All lines below are to be transcribed exactly.

***** Dataset records

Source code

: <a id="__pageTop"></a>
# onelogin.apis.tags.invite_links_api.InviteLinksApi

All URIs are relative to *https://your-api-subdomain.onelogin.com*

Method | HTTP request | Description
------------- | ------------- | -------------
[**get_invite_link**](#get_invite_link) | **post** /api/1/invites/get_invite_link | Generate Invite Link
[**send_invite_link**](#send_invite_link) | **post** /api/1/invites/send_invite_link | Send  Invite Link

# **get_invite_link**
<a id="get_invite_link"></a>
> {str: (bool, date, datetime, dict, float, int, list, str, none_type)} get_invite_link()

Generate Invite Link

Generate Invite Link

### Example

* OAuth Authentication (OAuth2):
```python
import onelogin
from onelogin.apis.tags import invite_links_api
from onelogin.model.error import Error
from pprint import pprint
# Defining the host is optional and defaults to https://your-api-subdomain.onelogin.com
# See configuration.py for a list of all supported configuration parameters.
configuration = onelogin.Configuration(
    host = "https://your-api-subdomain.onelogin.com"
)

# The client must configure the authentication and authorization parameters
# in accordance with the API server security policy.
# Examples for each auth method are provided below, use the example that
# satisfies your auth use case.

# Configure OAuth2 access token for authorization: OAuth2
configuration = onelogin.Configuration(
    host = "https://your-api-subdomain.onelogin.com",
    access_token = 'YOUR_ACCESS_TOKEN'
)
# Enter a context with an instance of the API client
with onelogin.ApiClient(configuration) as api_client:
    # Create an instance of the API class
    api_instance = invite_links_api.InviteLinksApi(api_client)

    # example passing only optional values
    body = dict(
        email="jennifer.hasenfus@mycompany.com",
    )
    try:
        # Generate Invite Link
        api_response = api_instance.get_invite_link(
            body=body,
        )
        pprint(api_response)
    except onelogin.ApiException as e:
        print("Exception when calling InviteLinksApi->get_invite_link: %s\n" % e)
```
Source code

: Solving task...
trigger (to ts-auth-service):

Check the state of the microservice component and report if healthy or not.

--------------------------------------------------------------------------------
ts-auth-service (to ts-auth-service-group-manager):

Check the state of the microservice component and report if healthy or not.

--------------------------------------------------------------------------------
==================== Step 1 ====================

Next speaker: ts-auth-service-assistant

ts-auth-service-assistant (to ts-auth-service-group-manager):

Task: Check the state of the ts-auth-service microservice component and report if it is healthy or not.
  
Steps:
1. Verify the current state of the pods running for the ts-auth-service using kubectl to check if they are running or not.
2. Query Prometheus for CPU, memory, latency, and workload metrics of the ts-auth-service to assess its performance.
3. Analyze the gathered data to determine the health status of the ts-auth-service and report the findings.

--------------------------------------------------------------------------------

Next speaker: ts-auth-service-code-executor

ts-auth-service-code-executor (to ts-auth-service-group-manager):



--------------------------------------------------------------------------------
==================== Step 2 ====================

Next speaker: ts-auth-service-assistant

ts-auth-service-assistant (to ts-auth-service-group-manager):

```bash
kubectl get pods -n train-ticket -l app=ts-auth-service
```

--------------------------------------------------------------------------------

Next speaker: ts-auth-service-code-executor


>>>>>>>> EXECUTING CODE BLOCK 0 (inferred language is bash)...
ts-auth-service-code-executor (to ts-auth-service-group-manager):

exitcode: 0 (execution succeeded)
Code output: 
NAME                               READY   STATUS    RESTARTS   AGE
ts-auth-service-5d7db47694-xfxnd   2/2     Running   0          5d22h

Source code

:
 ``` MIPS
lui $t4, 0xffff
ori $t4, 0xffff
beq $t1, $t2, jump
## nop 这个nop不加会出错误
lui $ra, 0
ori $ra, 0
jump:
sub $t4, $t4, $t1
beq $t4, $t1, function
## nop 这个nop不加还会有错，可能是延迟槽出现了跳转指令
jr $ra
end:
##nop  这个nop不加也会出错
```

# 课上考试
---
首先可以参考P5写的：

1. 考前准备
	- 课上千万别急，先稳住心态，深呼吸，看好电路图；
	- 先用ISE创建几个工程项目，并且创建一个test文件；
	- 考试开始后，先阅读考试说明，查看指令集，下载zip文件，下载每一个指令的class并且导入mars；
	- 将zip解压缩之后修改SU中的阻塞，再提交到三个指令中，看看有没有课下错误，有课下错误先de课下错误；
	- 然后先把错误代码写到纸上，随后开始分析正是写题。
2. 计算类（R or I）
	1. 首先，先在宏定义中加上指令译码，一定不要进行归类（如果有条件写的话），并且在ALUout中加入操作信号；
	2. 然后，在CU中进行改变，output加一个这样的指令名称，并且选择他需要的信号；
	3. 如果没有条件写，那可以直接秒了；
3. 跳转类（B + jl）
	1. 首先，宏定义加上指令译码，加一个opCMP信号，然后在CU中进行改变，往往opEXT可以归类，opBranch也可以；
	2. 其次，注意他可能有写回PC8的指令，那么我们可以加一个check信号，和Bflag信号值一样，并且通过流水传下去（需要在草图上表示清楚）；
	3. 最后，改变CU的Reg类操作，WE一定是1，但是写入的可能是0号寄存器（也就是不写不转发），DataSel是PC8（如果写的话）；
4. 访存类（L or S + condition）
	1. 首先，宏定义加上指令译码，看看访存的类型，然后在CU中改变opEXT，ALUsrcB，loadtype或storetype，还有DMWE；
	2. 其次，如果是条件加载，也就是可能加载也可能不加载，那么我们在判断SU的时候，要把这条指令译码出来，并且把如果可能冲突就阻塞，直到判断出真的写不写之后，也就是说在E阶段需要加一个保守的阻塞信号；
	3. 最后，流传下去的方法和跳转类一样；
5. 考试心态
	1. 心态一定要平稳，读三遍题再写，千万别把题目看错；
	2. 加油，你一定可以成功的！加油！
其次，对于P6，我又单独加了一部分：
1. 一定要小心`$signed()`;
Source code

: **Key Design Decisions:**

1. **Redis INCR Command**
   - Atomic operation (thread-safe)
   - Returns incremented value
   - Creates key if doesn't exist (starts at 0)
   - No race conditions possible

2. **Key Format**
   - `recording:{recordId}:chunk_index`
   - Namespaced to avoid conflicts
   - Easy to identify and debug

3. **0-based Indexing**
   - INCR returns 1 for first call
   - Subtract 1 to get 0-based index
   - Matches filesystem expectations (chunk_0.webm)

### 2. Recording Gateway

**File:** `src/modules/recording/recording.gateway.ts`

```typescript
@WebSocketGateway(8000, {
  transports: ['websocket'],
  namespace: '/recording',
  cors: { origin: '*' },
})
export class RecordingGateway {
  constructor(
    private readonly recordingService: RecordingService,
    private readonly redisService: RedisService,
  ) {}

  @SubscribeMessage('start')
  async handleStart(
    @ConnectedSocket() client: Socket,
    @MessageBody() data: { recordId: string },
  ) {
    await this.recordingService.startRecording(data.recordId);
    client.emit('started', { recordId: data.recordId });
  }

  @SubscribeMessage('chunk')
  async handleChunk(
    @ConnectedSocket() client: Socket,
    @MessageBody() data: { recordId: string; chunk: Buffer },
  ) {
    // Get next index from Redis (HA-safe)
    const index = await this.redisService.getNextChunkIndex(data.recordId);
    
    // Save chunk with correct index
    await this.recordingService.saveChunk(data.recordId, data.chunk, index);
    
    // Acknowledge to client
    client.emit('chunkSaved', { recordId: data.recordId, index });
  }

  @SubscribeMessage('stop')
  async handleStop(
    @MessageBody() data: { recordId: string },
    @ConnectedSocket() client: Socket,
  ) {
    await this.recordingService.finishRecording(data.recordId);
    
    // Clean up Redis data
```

**********

Solution for this problem –
Source code

: <a id="__pageTop"></a>
# onelogin.apis.tags.invite_links_api.InviteLinksApi

All URIs are relative to *https://your-api-subdomain.onelogin.com*

Method | HTTP request | Description
------------- | ------------- | -------------
[**get_invite_link**](#get_invite_link) | **post** /api/1/invites/get_invite_link | Generate Invite Link
[**send_invite_link**](#send_invite_link) | **post** /api/1/invites/send_invite_link | Send  Invite Link

# **get_invite_link**
<a id="get_invite_link"></a>
> {str: (bool, date, datetime, dict, float, int, list, str, none_type)} get_invite_link()

Generate Invite Link

Generate Invite Link

### Example

* OAuth Authentication (OAuth2):
```python
import onelogin
from onelogin.apis.tags import invite_links_api
from onelogin.model.error import Error
from pprint import pprint
# Defining the host is optional and defaults to https://your-api-subdomain.onelogin.com
# See configuration.py for a list of all supported configuration parameters.
configuration = onelogin.Configuration(
    host = "https://your-api-subdomain.onelogin.com"
)

# The client must configure the authentication and authorization parameters
# in accordance with the API server security policy.
# Examples for each auth method are provided below, use the example that
# satisfies your auth use case.

# Configure OAuth2 access token for authorization: OAuth2
configuration = onelogin.Configuration(
    host = "https://your-api-subdomain.onelogin.com",
    access_token = 'YOUR_ACCESS_TOKEN'
)
# Enter a context with an instance of the API client
with onelogin.ApiClient(configuration) as api_client:
    # Create an instance of the API class
    api_instance = invite_links_api.InviteLinksApi(api_client)

    # example passing only optional values
    body = dict(
        email="jennifer.hasenfus@mycompany.com",
    )
    try:
        # Generate Invite Link
        api_response = api_instance.get_invite_link(
            body=body,
        )
        pprint(api_response)
    except onelogin.ApiException as e:
        print("Exception when calling InviteLinksApi->get_invite_link: %s\n" % e)
```
Source code

: Solving task...
trigger (to ts-auth-service):

Check the state of the microservice component and report if healthy or not.

--------------------------------------------------------------------------------
ts-auth-service (to ts-auth-service-group-manager):

Check the state of the microservice component and report if healthy or not.

--------------------------------------------------------------------------------
==================== Step 1 ====================

Next speaker: ts-auth-service-assistant

ts-auth-service-assistant (to ts-auth-service-group-manager):

Task: Check the state of the ts-auth-service microservice component and report if it is healthy or not.
  
Steps:
1. Verify the current state of the pods running for the ts-auth-service using kubectl to check if they are running or not.
2. Query Prometheus for CPU, memory, latency, and workload metrics of the ts-auth-service to assess its performance.
3. Analyze the gathered data to determine the health status of the ts-auth-service and report the findings.

--------------------------------------------------------------------------------

Next speaker: ts-auth-service-code-executor

ts-auth-service-code-executor (to ts-auth-service-group-manager):



--------------------------------------------------------------------------------
==================== Step 2 ====================

Next speaker: ts-auth-service-assistant

ts-auth-service-assistant (to ts-auth-service-group-manager):

```bash
kubectl get pods -n train-ticket -l app=ts-auth-service
```

--------------------------------------------------------------------------------

Next speaker: ts-auth-service-code-executor


>>>>>>>> EXECUTING CODE BLOCK 0 (inferred language is bash)...
ts-auth-service-code-executor (to ts-auth-service-group-manager):

exitcode: 0 (execution succeeded)
Code output: 
NAME                               READY   STATUS    RESTARTS   AGE
ts-auth-service-5d7db47694-xfxnd   2/2     Running   0          5d22h

Source code

:
 ``` MIPS
lui $t4, 0xffff
ori $t4, 0xffff
beq $t1, $t2, jump
## nop 这个nop不加会出错误
lui $ra, 0
ori $ra, 0
jump:
sub $t4, $t4, $t1
beq $t4, $t1, function
## nop 这个nop不加还会有错，可能是延迟槽出现了跳转指令
jr $ra
end:
##nop  这个nop不加也会出错
```

# 课上考试
---
首先可以参考P5写的：

1. 考前准备
	- 课上千万别急，先稳住心态，深呼吸，看好电路图；
	- 先用ISE创建几个工程项目，并且创建一个test文件；
	- 考试开始后，先阅读考试说明，查看指令集，下载zip文件，下载每一个指令的class并且导入mars；
	- 将zip解压缩之后修改SU中的阻塞，再提交到三个指令中，看看有没有课下错误，有课下错误先de课下错误；
	- 然后先把错误代码写到纸上，随后开始分析正是写题。
2. 计算类（R or I）
	1. 首先，先在宏定义中加上指令译码，一定不要进行归类（如果有条件写的话），并且在ALUout中加入操作信号；
	2. 然后，在CU中进行改变，output加一个这样的指令名称，并且选择他需要的信号；
	3. 如果没有条件写，那可以直接秒了；
3. 跳转类（B + jl）
	1. 首先，宏定义加上指令译码，加一个opCMP信号，然后在CU中进行改变，往往opEXT可以归类，opBranch也可以；
	2. 其次，注意他可能有写回PC8的指令，那么我们可以加一个check信号，和Bflag信号值一样，并且通过流水传下去（需要在草图上表示清楚）；
	3. 最后，改变CU的Reg类操作，WE一定是1，但是写入的可能是0号寄存器（也就是不写不转发），DataSel是PC8（如果写的话）；
4. 访存类（L or S + condition）
	1. 首先，宏定义加上指令译码，看看访存的类型，然后在CU中改变opEXT，ALUsrcB，loadtype或storetype，还有DMWE；
	2. 其次，如果是条件加载，也就是可能加载也可能不加载，那么我们在判断SU的时候，要把这条指令译码出来，并且把如果可能冲突就阻塞，直到判断出真的写不写之后，也就是说在E阶段需要加一个保守的阻塞信号；
	3. 最后，流传下去的方法和跳转类一样；
5. 考试心态
	1. 心态一定要平稳，读三遍题再写，千万别把题目看错；
	2. 加油，你一定可以成功的！加油！
其次，对于P6，我又单独加了一部分：
1. 一定要小心`$signed()`;
Source code

: **Key Design Decisions:**

1. **Redis INCR Command**
   - Atomic operation (thread-safe)
   - Returns incremented value
   - Creates key if doesn't exist (starts at 0)
   - No race conditions possible

2. **Key Format**
   - `recording:{recordId}:chunk_index`
   - Namespaced to avoid conflicts
   - Easy to identify and debug

3. **0-based Indexing**
   - INCR returns 1 for first call
   - Subtract 1 to get 0-based index
   - Matches filesystem expectations (chunk_0.webm)

### 2. Recording Gateway

**File:** `src/modules/recording/recording.gateway.ts`

```typescript
@WebSocketGateway(8000, {
  transports: ['websocket'],
  namespace: '/recording',
  cors: { origin: '*' },
})
export class RecordingGateway {
  constructor(
    private readonly recordingService: RecordingService,
    private readonly redisService: RedisService,
  ) {}

  @SubscribeMessage('start')
  async handleStart(
    @ConnectedSocket() client: Socket,
    @MessageBody() data: { recordId: string },
  ) {
    await this.recordingService.startRecording(data.recordId);
    client.emit('started', { recordId: data.recordId });
  }

  @SubscribeMessage('chunk')
  async handleChunk(
    @ConnectedSocket() client: Socket,
    @MessageBody() data: { recordId: string; chunk: Buffer },
  ) {
    // Get next index from Redis (HA-safe)
    const index = await this.redisService.getNextChunkIndex(data.recordId);
    
    // Save chunk with correct index
    await this.recordingService.saveChunk(data.recordId, data.chunk, index);
    
    // Acknowledge to client
    client.emit('chunkSaved', { recordId: data.recordId, index });
  }

  @SubscribeMessage('stop')
  async handleStop(
    @MessageBody() data: { recordId: string },
    @ConnectedSocket() client: Socket,
  ) {
    await this.recordingService.finishRecording(data.recordId);
    
    // Clean up Redis data
```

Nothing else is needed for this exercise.